The shut CDU-6 unit usually processes 25,700 metric tons of crude per day, equivalent to about 190,000 barrels, Reuters reported. Its shutdown will significantly cut overall refinery output and add to uncertainty in Russia's energy sector and fuel supply, Reuters reported.
The 20 May strike
Ukraine's General Staff said it had struck the Lukoil-owned oil refinery near Kstovo in Nizhny Novgorod Oblast, located about 450 km (280 miles) east of Moscow, Reuters reported. The strike damaged the AVT-6 primary crude distillation unit—the Russian designation for CDU-6—and caused a fire, the General Staff said, according to NV.
Gleb Nikitin, governor of Russia's Nizhny Novgorod Oblast, said on 20 May 2026 that a fire had occurred at the industrial site, Reuters reported.

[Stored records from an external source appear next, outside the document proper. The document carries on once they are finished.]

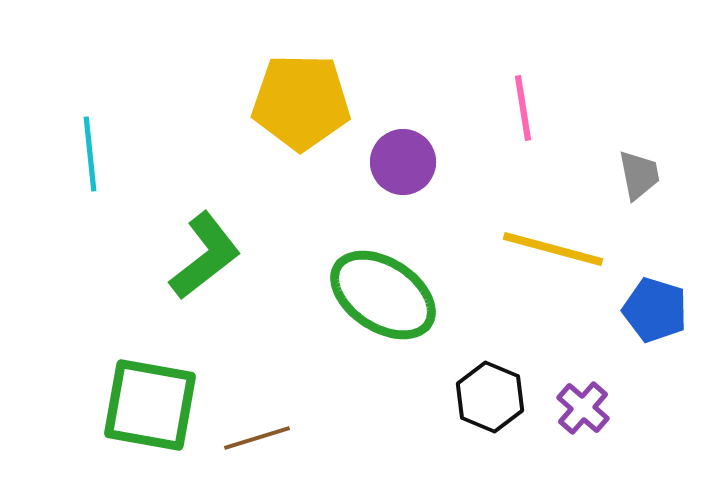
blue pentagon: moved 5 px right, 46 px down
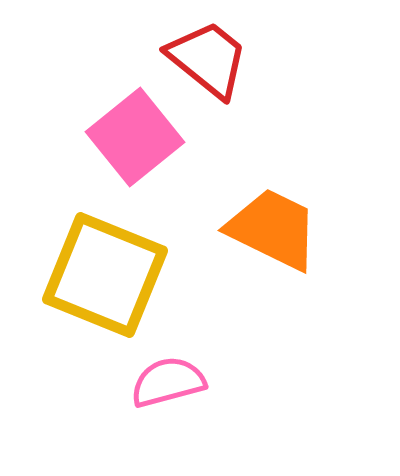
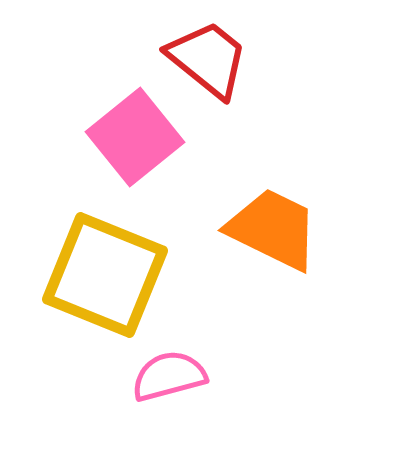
pink semicircle: moved 1 px right, 6 px up
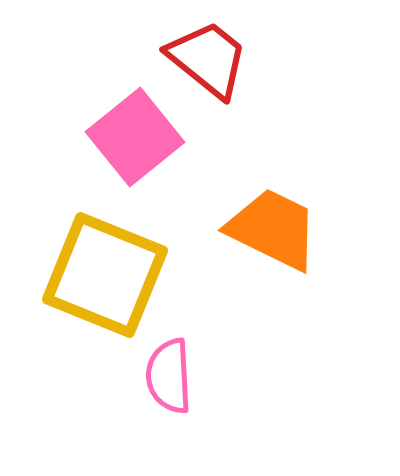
pink semicircle: rotated 78 degrees counterclockwise
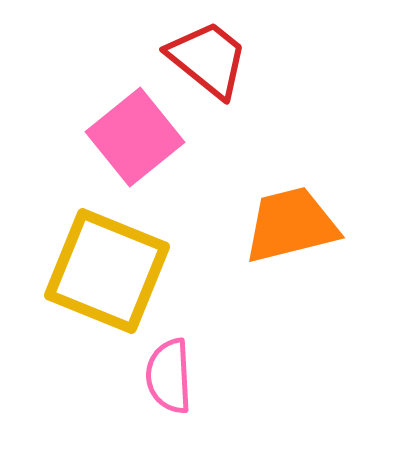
orange trapezoid: moved 18 px right, 4 px up; rotated 40 degrees counterclockwise
yellow square: moved 2 px right, 4 px up
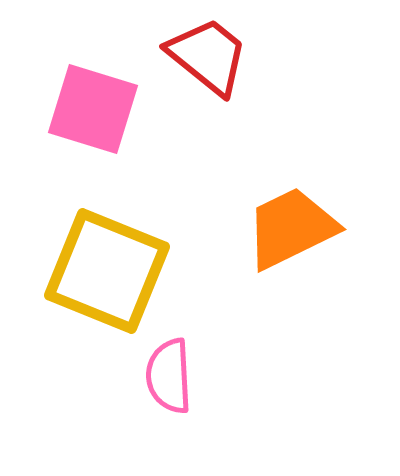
red trapezoid: moved 3 px up
pink square: moved 42 px left, 28 px up; rotated 34 degrees counterclockwise
orange trapezoid: moved 3 px down; rotated 12 degrees counterclockwise
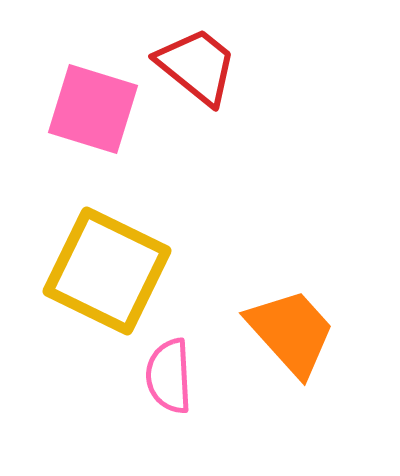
red trapezoid: moved 11 px left, 10 px down
orange trapezoid: moved 104 px down; rotated 74 degrees clockwise
yellow square: rotated 4 degrees clockwise
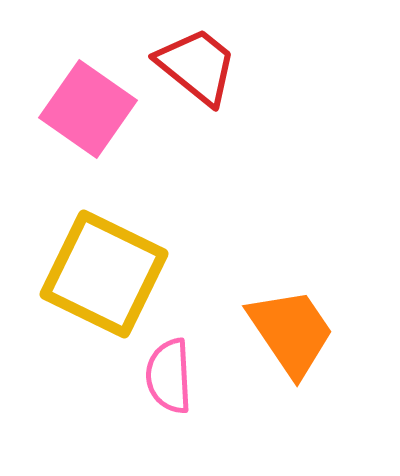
pink square: moved 5 px left; rotated 18 degrees clockwise
yellow square: moved 3 px left, 3 px down
orange trapezoid: rotated 8 degrees clockwise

Footage of the blaze was published by the Exilenova+ Telegram channel. Lukoil did not immediately reply to a Reuters request for comment.
Earlier strikes on Kstovo
The 20 May attack was the second drone strike on Kstovo in a week. Explosions hit Kstovo on 18 May 2026, and Ukraine's General Staff confirmed on 19 May 2026 that the Lukoil-Nizhegorodnefteorgsintez refinery had been struck.